• TEXTO PROPORCIONADO:
====

El conjunto, conformado por cinco talentosos instrumentistas, presentó en la institución de la calle Castelló un programa centrado en la música instrumental del Seicento noritaliano, demostrando grandes dosis de energía y una magnífica conexión.

El Seicento que habla

Por Mario Guada | @elcriticorn
Madrid, 7-III-2022, Fundación Juan March. Ciclo de jóvenes intérpretes. Obras de Tarquinio Merula, Francesco Cavalli, Biagio Marini, Claudio Monteverdi, Giovanni Battista Vitali, Giovanni Battista Fontana, Andrea Gabrieli, Salomone Rossi y Andrea Falconieri. La Vaghezza: Ignacio Ramal y Mayah Kadish [violines barrocos], Anastasia Baraviera [violonchelo barroco], Gianluca Geremia [tiorba], Marco Crosetto [clave y órgano positivo].

Lo que importa no es tanto la calidad de lo que hemos compuesto en privado para nosotros mismos, como la forma en que lo presentamos. Porque es escuchando como cada uno de nosotros se emociona [...]. Y, de hecho, me atrevería a decir que un discurso medio hecho notable por la fuerza de las habilidades oratorias será considerado más apropiado que el mejor discurso privado de pronunciación.

Joachim Burmeister: Musica poetica: definitionibus et divisionibus breviter delineata [1606].

====

• ENTRADAS:
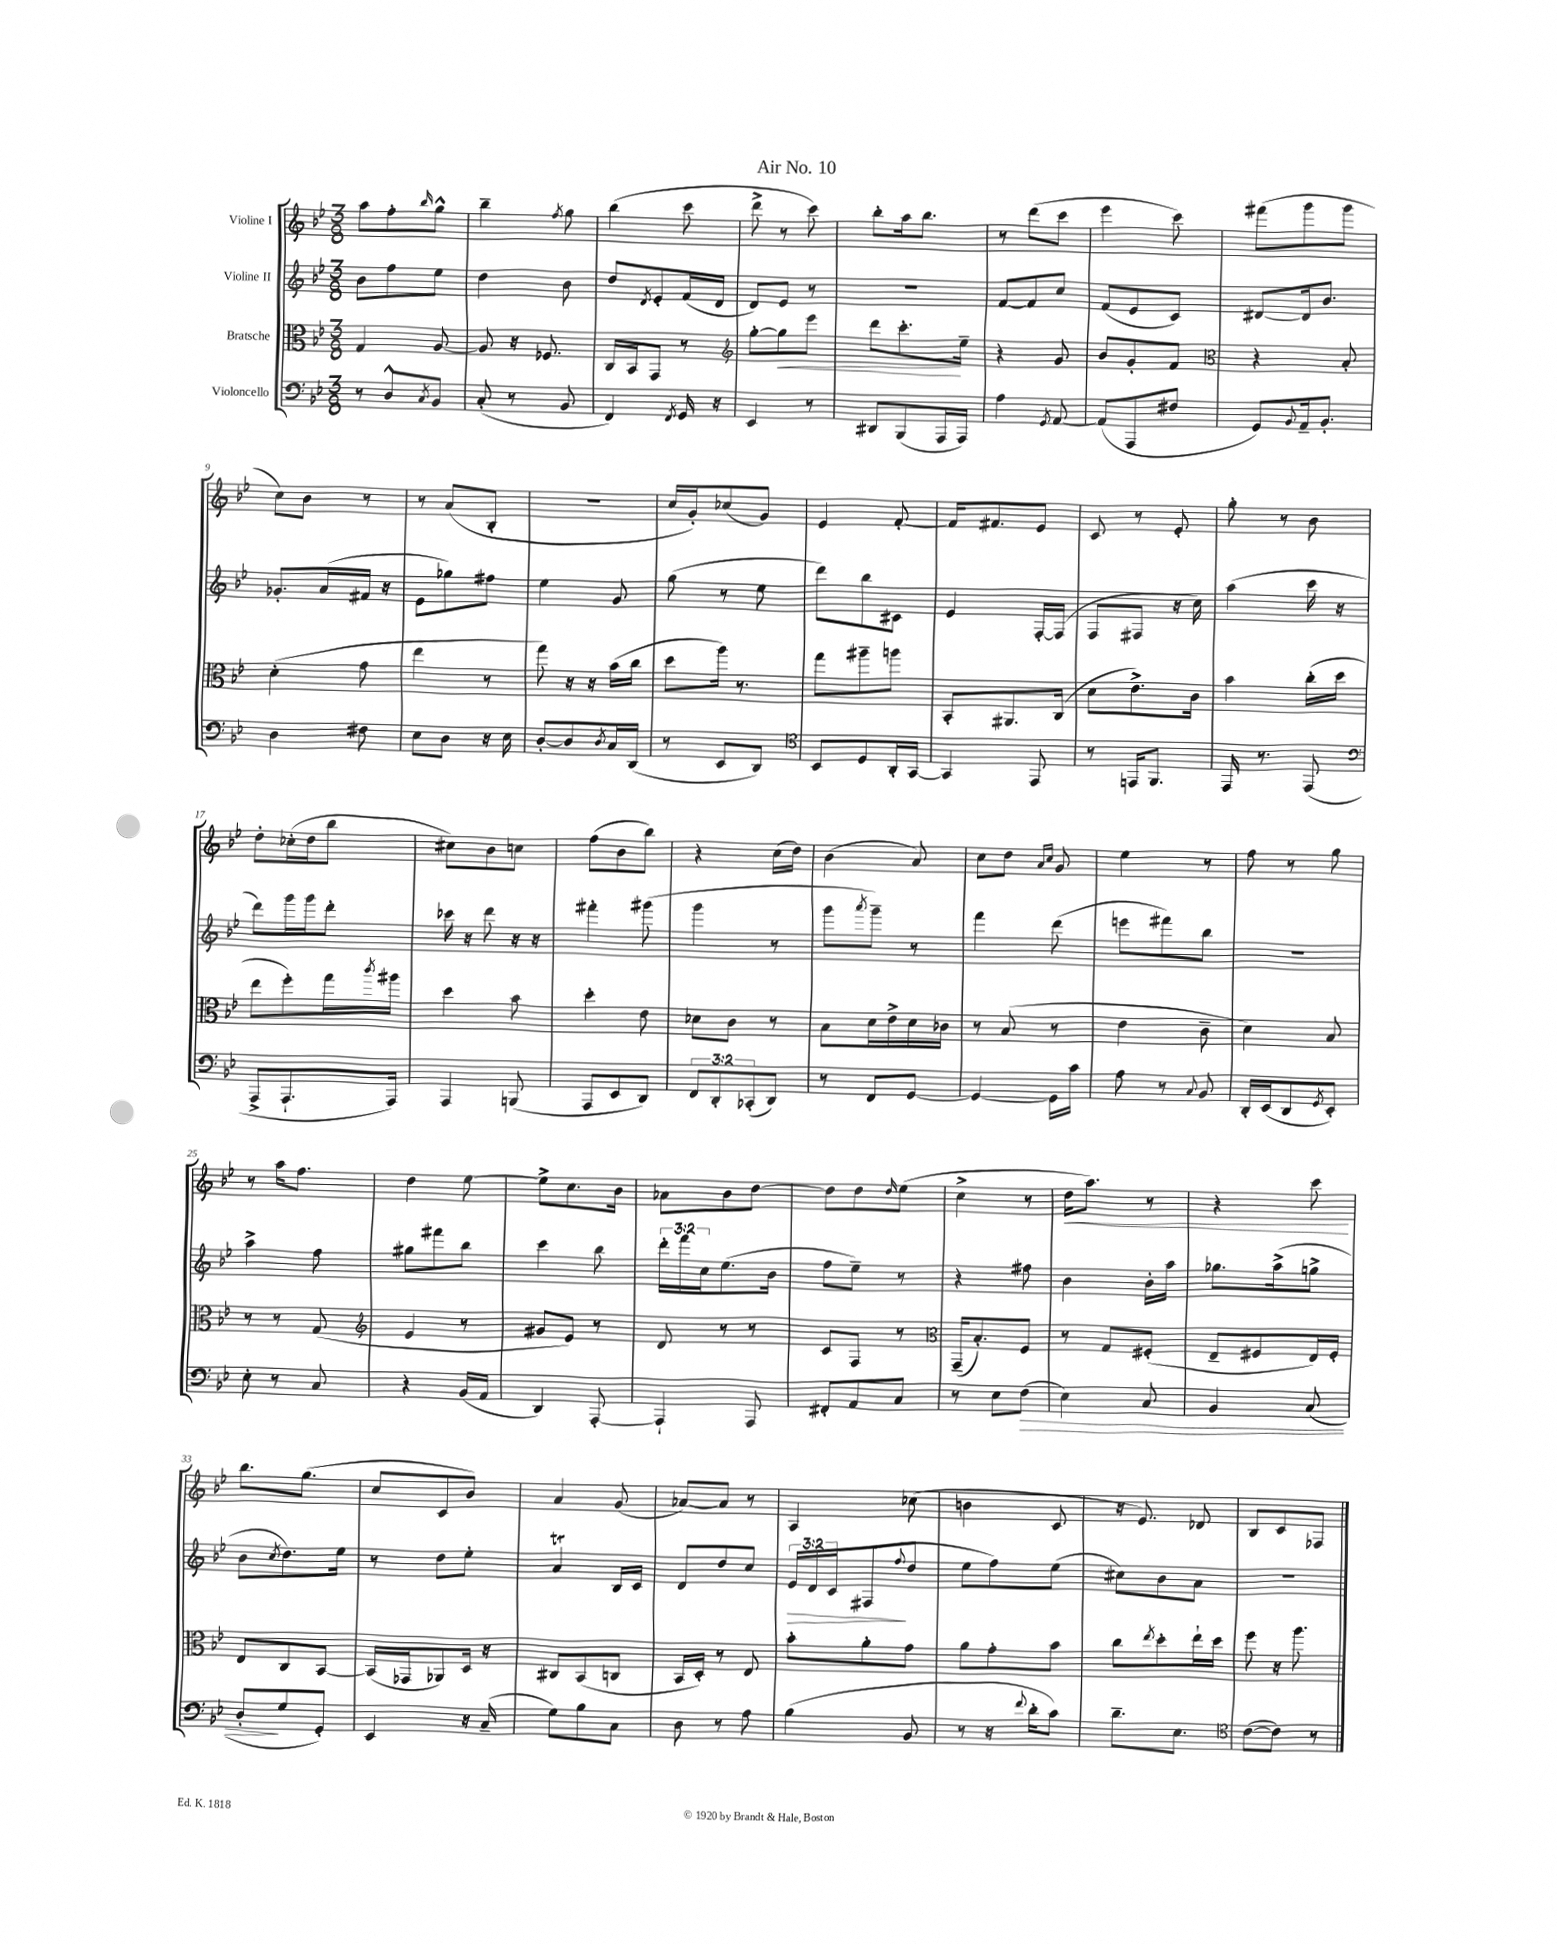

**kern	**dynam	**kern	**dynam	**kern	**dynam	**kern	**dynam
*part4	*part4	*part3	*part3	*part2	*part2	*part1	*part1
*staff4	*staff4	*staff3	*staff3	*staff2	*staff2	*staff1	*staff1
*I"Violoncello	*	*I"Bratsche	*	*I"Violine II	*	*I"Violine I	*
*clefF4	*	*clefC3	*	*clefG2	*	*clefG2	*
*k[b-e-]	*	*k[b-e-]	*	*k[b-e-]	*	*k[b-e-]	*
*M3/8	*	*M3/8	*	*M3/8	*	*M3/8	*
=1	=1	=1	=1	=1	=1	=1	=1
8r	.	4G/	.	8b-\L	.	8aa\L	.
8D^^/L	.	.	.	8ff\	.	8ff'\	.
8qC/	.	.	.	.	.	16qqbb-/	.
8BB-/J	.	[8A/	.	8ee-\J	.	8gg^^\J	.
=2	=2	=2	=2	=2	=2	=2	=2
(8C'/	.	8A/]	.	4dd\	.	4bb-~\	.
8r	.	16r	.	.	.	.	.
.	.	8.F-X/	.	.	.	.	.
.	.	.	.	.	.	8qff/	.
8BB-/	.	.	.	8b-\	.	8gg\	.
=3	=3	=3	=3	=3	=3	=3	=3
4FF/)	.	16C/LL	.	8dd/L	.	(4bb-\	.
.	.	16BB-/J	.	.	.	.	.
.	.	.	.	8qd/	.	.	.
.	.	8GG/J	.	8e-'/	.	.	.
8qFF/	.	.	.	.	.	.	.
16GG/	.	8r	.	(16f/L	.	8ccc\	.
16r	.	.	.	16d/JJ	.	.	.
=4	=4	=4	=4	=4	=4	=4	=4
*	*	*clefG2	*	*	*	*	*
4EE-/	.	[8gg'\L	.	8d/L)	.	8ddd^\	.
!	!	!	!LO:HP:b	!	!	!	!
.	.	8gg\]	<	8e-/J	.	8r	.
8r	.	8eee-\J	.	8r	.	8ccc\)	.
=5	=5	=5	=5	=5	=5	=5	=5
8DD#X/L	.	8ddd\L	.	4.r	.	8bb-'\L	.
(8BBB-/	.	8.ccc'\	.	.	.	16aa\k	.
.	.	.	.	.	.	8.bb-\J	.
16AAA/L	.	.	.	.	.	.	.
16AAA/JJ)	.	16ee-~\Jk	[	.	.	.	.
=6	=6	=6	=6	=6	=6	=6	=6
4A\	.	4r	.	[8f/L	.	8r	.
.	.	.	.	8f/]	.	(8ddd\L	.
8qGG/	.	.	.	.	.	.	.
[8AA/	.	8g/	.	8cc/J	.	8ccc\J	.
=7	=7	=7	=7	=7	=7	=7	=7
(8AA/L]	.	8b-/L	.	(8f/L	.	4eee-\	.
8AAA/	.	8g'/	.	8e-/	.	.	.
8F#X/J	.	8f/J	.	8c/J)	.	8ccc\)	.
=8	=8	=8	=8	=8	=8	=8	=8
*	*	*clefC3	*	*	*	*	*
8GG/L)	.	4r	.	[8d#X/L	.	(8fff#X\L	.
8qqBB-/	.	.	.	.	.	.	.
16AA~/k	.	.	.	16d#/k]	.	8ggg\	.
8.BB-'/J	.	.	.	8.b-/J	.	.	.
.	.	8B-'/	.	.	.	8ggg\J	.
!!LO:LB:g=z
=9	=9	=9	=9	=9	=9	=9	=9
4D\	.	(4d'\	.	8.g-X'/L	.	8cc\L)	.
.	.	.	.	.	.	8b-\J	.
.	.	.	.	(16a/L	.	.	.
8F#X\	.	8g\	.	16f#X/JJ	.	8r	.
.	.	.	.	16r	.	.	.
=10	=10	=10	=10	=10	=10	=10	=10
8E-\L	.	4ee-\	.	8e-\L	.	8r	.
8D\J	.	.	.	8gg-X\)	.	(8a/L	.
16r	.	8r	.	8ff#X\J	.	8B-'/J	.
16E-\	.	.	.	.	.	.	.
=11	=11	=11	=11	=11	=11	=11	=11
[8D'/L	.	8gg\)	.	4ee-\	.	4.r	.
8D/]	.	16r	.	.	.	.	.
.	.	16r	.	.	.	.	.
8qD/	.	.	.	.	.	.	.
16C/L	.	(16b-\LL	.	8g/	.	.	.
(16DD/JJ	.	16cc\JJ	.	.	.	.	.
=12	=12	=12	=12	=12	=12	=12	=12
8r	.	8dd\L	.	(8gg\	.	16cc/LL	.
.	.	.	.	.	.	16g'/J)	.
8EE-/L	.	16aa\Jk)	.	8r	.	(8cc-X/	.
.	.	8.r	.	.	.	.	.
8DD/J)	.	.	.	8ee-\	.	8g/J)	.
=13	=13	=13	=13	=13	=13	=13	=13
*clefC4	*	*	*	*	*	*	*
8BB-/L	.	8gg\L	.	8ddd\L)	.	4e-/	.
8D/	.	8aa#X~\	.	8bb-\	.	.	.
16AA'/L	.	8aan\J	.	8c#X\J	.	[8f'/	.
[16GG/JJ	.	.	.	.	.	.	.
=14	=14	=14	=14	=14	=14	=14	=14
4GG/]	.	8BB-'/L	.	4e-/	.	16f/KL]	.
.	.	.	.	.	.	8.f#X/	.
.	.	8.AA#X/	.	.	.	.	.
8EE-/	.	.	.	[16F'/LL	.	8e-/J	.
.	.	(16C/Jk	.	(16F/JJ]	.	.	.
=15	=15	=15	=15	=15	=15	=15	=15
8r	.	8d\L	.	8F/L	.	8c/	.
16EEn/KL	.	8.e-^\)	.	8F#X/J	.	8r	.
8.FF/J	.	.	.	.	.	.	.
.	.	.	.	16r	.	8e-'/	.
.	.	16c\Jk	.	16cc\)	.	.	.
=16	=16	=16	=16	=16	=16	=16	=16
16EE-/	.	4b-\	.	(4aa\	.	8gg'\	.
8.r	.	.	.	.	.	.	.
.	.	.	.	.	.	8r	.
(8EE-/	.	(16cc'\LL	.	16ccc\	.	8b-\	.
.	.	16dd\JJ	.	16r	.	.	.
!!LO:LB:g=z
=17	=17	=17	=17	=17	=17	=17	=17
*clefF4	*	*	*	*	*	*	*
8AAA^/L	.	8ee-\L	.	8ddd\L)	.	8dd'\L	.
8.AAA`/	.	8ff'\)	.	16ggg\L	.	(16cc-X'\L	.
.	.	.	.	16ggg\J	.	16dd\J	.
.	.	16gg\L	.	8ddd'\J	.	8bb-\J	.
.	.	8qccc/	.	.	.	.	.
16AAA/Jk)	.	16aa#X\JJ	.	.	.	.	.
=18	=18	=18	=18	=18	=18	=18	=18
4AAA/	.	4dd\	.	16ccc-X\	.	8cc#X\L)	.
.	.	.	.	16r	.	.	.
.	.	.	.	8ddd\	.	8b-\	.
(8BBBn/	.	8b-\	.	16r	.	8ccn\J	.
.	.	.	.	16r	.	.	.
=19	=19	=19	=19	=19	=19	=19	=19
8AAA/L	.	4dd'\	.	4fff#X'\	.	(8ff\L	.
8EE-/	.	.	.	.	.	8b-\	.
8DD/J)	.	8e-\	.	(8ggg#X\	.	8bb-\J)	.
=20	=20	=20	=20	=20	=20	=20	=20
12FF/L	.	8d-X\L	.	4ggg\	.	4r	.
12DD'/	.	.	.	.	.	.	.
.	.	8c\J	.	.	.	.	.
(12CC-X'/	.	.	.	.	.	.	.
8DD/J)	.	8r	.	8r	.	(16cc\LL	.
.	.	.	.	.	.	16dd\JJ)	.
=21	=21	=21	=21	=21	=21	=21	=21
8r	.	8B-\L	.	8ggg\L	.	(4b-\	.
.	.	.	.	8qaaa/	.	.	.
8FF/L	.	16d\L	.	8ggg~\J)	.	.	.
.	.	16e-^\	.	.	.	.	.
[8GG/J	.	16d\	.	8r	.	8a/)	.
.	.	16c-X\JJ	.	.	.	.	.
=22	=22	=22	=22	=22	=22	=22	=22
4GG/_	.	8r	.	4fff\	.	8cc\L	.
.	.	(8B-/	.	.	.	8dd\J	.
.	.	.	.	.	.	16qqa/LL	.
.	.	.	.	.	.	16qqcc/JJ	.
16GG\LL]	.	8r	.	(8ddd\	.	8g/	.
16c\JJ	.	.	.	.	.	.	.
=23	=23	=23	=23	=23	=23	=23	=23
8A\	.	4e-\	.	8eeen\L	.	4ee-\	.
8r	.	.	.	8fff#X\)	.	.	.
8qqC/	.	.	.	.	.	.	.
8BB-/	.	8c~\	.	8bb-\J	.	8r	.
=24	=24	=24	=24	=24	=24	=24	=24
16DD'/LL	.	4d\)	.	4.r	.	8ff\	.
(16EE-/J	.	.	.	.	.	.	.
8DD/	.	.	.	.	.	8r	.
8qGG/	.	.	.	.	.	.	.
8EE-'/J)	.	8B-/	.	.	.	8gg\	.
!!LO:LB:g=z
=25	=25	=25	=25	=25	=25	=25	=25
8E-'\	.	8r	.	4aa^\	.	8r	.
8r	.	8r	.	.	.	16aa\KL	.
.	.	.	.	.	.	8.ff\J	.
8C/	.	(8G/	.	8ff\	.	.	.
=26	=26	=26	=26	=26	=26	=26	=26
*	*	*clefG2	*	*	*	*	*
4r	.	4e-/	.	8gg#X\L	.	4dd\	.
.	.	.	.	8fff#X\	.	.	.
(16BB-/LL	.	8r	.	8bb-\J	.	[8ee-\	.
16AA/JJ	.	.	.	.	.	.	.
=27	=27	=27	=27	=27	=27	=27	=27
4DD/)	.	8g#X/L	.	4ccc\	.	8ee-^\L]	.
.	.	8e-/J)	.	.	.	8.cc\	.
[8AAA'/	.	8r	.	8bb-\	.	.	.
.	.	.	.	.	.	16b-\Jk	.
=28	=28	=28	=28	=28	=28	=28	=28
4AAA`/]	.	8d/	.	24ddd'\LL	.	8a-X\L	.
.	.	.	.	24fff\	.	.	.
.	.	.	.	24cc\J	.	.	.
.	.	8r	.	(8.ee-\	.	8b-\	.
8AAA/	.	8r	.	.	.	[8dd\J	.
.	.	.	.	16b-\Jk	.	.	.
=29	=29	=29	=29	=29	=29	=29	=29
8FF#X'/L	.	8c/L	.	8ff\L	.	8dd\L]	.
8AA/	.	8F/J	.	8ee-~\J)	.	8dd\	.
.	.	.	.	.	.	16qqdd/	.
8C/J	.	8r	.	8r	.	(8ee-\J	.
=30	=30	=30	=30	=30	=30	=30	=30
*	*	*clefC3	*	*	*	*	*
8r	.	(16GG~/KL	.	4r	.	4cc^\	.
.	.	8.B-'/)	.	.	.	.	.
8E-\L	.	.	.	.	.	.	.
!	!LO:HP:b	!	!	!	!	!	!
(8F\J	>	8F/J	.	8ff#X\	.	8r	.
=31	=31	=31	=31	=31	=31	=31	=31
!	!	!	!	!	!	!	!LO:HP:b
4E-\)	.	8r	.	4b-\	.	16dd\KL	<
.	.	.	.	.	.	8.aa\J)	.
.	.	8G/L	.	.	.	.	.
8C/	.	(8F#X'/J	.	16b-'\LL	.	8r	.
.	.	.	.	16aa\JJ	.	.	.
=32	=32	=32	=32	=32	=32	=32	=32
4BB-/	.	8E-~/L	.	8.gg-X\L	.	4r	.
.	.	8F#X/	.	.	.	.	.
.	.	.	.	(16aa^\k	.	.	.
(8C/	.	16E-/L)	.	8ggn^\J	.	8ccc\	.
.	.	16F#'/JJ	.	.	.	.	.
.	.	.	.	.	.	.	[
!!LO:LB:g=z
=33	=33	=33	=33	=33	=33	=33	=33
8D'/L	.	8E-/L	.	8b-\L	.	8.bb-\L	.
.	.	.	.	8qcc/	.	.	.
8G/	]	8C/	.	8.dd\)	.	.	.
.	.	.	.	.	.	(8.gg\J	.
8GG'/J)	.	[8BB-/J	.	.	.	.	.
.	.	.	.	16ee-\Jk	.	.	.
=34	=34	=34	=34	=34	=34	=34	=34
4EE-/	.	(16BB-/LL]	.	8r	.	8cc/L	.
.	.	16GG-X/J	.	.	.	.	.
.	.	8AA-X/)	.	8dd\L	.	8c/	.
16r	.	16D/Jk	.	8ee-'\J	.	8b-/J)	.
(16C~/	.	16r	.	.	.	.	.
=35	=35	=35	=35	=35	=35	=35	=35
8G\L)	.	8C#X/L	.	4at/	.	4a/	.
8B-\	.	(8BB-/	.	.	.	.	.
8C\J	.	8Cn/J	.	16B-/LL	.	(8g/	.
.	.	.	.	16c/JJ	.	.	.
=36	=36	=36	=36	=36	=36	=36	=36
8D\	.	16BB-/LL	.	8d/L	.	[8a-X/L)	.
.	.	16D'/JJ)	.	.	.	.	.
8r	.	8r	.	8dd/	.	8a-/J]	.
8A\	.	8E-/	.	8cc/J	.	8r	.
=37	=37	=37	=37	=37	=37	=37	=37
!	!	!	!	!	!LO:HP:b	!	!
(4B-\	.	8b-'\L	.	24e-/LL	>	4A/	.
.	.	.	.	24d/	.	.	.
.	.	.	.	24c/J	.	.	.
.	.	8a'\	.	(8F#X/	.	.	.
.	.	.	.	8qqff/	.	.	.
8BB-/	.	8g\J	.	8dd/J	]	(8cc-X\	.
=38	=38	=38	=38	=38	=38	=38	=38
8r	.	8a\L	.	8ee-\L	.	4bn\	.
16r	.	8g'\	.	8ff\)	.	.	.
8qqf/	.	.	.	.	.	.	.
16d'\KL	.	.	.	.	.	.	.
8c\J)	.	8b-\J	.	(8ee-\J	.	8c/	.
=39	=39	=39	=39	=39	=39	=39	=39
8.d~\L	.	8cc\L	.	8cc#X\L)	.	16r	.
.	.	.	.	.	.	8.e-/)	.
.	.	8qee-/	.	.	.	.	.
.	.	8dd'\	.	8b-\	.	.	.
8.E-\J	.	.	.	.	.	.	.
.	.	16ee-`\L	.	8a\J	.	8d-X/	.
.	.	16dd\JJ	.	.	.	.	.
=40	=40	=40	=40	=40	=40	=40	=40
*clefC4	*	*	*	*	*	*	*
([8c\L	.	8ff\	.	4.r	.	8B-/L	.
8c\J])	.	16r	.	.	.	8c/	.
.	.	8.aa\	.	.	.	.	.
8r	.	.	.	.	.	8F-X/J	.
==	==	==	==	==	==	==	==
*-	*-	*-	*-	*-	*-	*-	*-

====

• CONSIGNA DEL EJERCICIO:
Continúa la reseña del concierto de La Vaghezza en la Fundación Juan March desde el punto en que termina el fragmento.

• RESPUESTA AL EJERCICIO:
   El joven conjunto europeo La Vaghezza –concepto estético que describe una belleza imposible de entender o captar: como el humo, algo que llama a ser tocado pero que permanece intangible–, formado por cinco instrumentistas de importante talento llegados de tres países distintos [un español, una argentina-rusa y tres italianos], se plantó en el escenario de la Fundación Juan March para ofrecer, dentro de su ciclo de jóvenes intérpretes –habría que preguntarse si realmente un conjunto, sin duda joven, pero con la trayectoria de este ensemble no podría estar ya en la programación «absoluta» de la institución–, un concierto centrado casi de forma íntegra en el programa de su primera grabación [Sculpting the Fabric, Ambronay Editions, 2021]. Se trata de un caleidoscópico programa que, en palabras del propio conjunto, «conforma un retrato de los colores y las atmósferas de principios del siglo XVII en Italia. Es una música de originalidad, imprevisibilidad, extravagancia, experimentación y gran libertad, cualidades muy apreciadas por nosotros. Hemos incluido a varios de los compositores más influyentes del periodo, al tiempo que hemos tratado de destacar el repertorio que no ha sido ampliamente grabado. Las formas musicales elegidas (sonate, balli, etc.) pretenden ofrecer una visión general del panorama musical de la época. En el siglo XVII, la partitura musical se convirtió en un animal más complejo que en el siglo anterior y, sin embargo, gran parte de los detalles de la música no estaban escritos en la partitura, sino que se dejaban a la sensibilidad del intérprete. Se daba gran importancia a las gracias, los ornamentos, las improvisaciones y las disminuciones que añadía el intérprete. Las partituras que se nos han transmitido a lo largo de los años son el esqueleto, los huesos, que el intérprete debe completar y dar sangre al tejer su propia música. Roger North hablaba maravillosamente de este proceso en su autobiografía, sosteniendo que el sonido que produce un músico debe ser luego esculpido, tallado, mediante gracias y ornamentos. En esta idea nos inspiramos para el título de este programa, Sculpting the Fabric [Esculpiendo el tejido]. Las prácticas históricas en este periodo musical son una invitación para que los intérpretes sigan reinventando esta música, para que cada interpretación de la música sea un acto creativo».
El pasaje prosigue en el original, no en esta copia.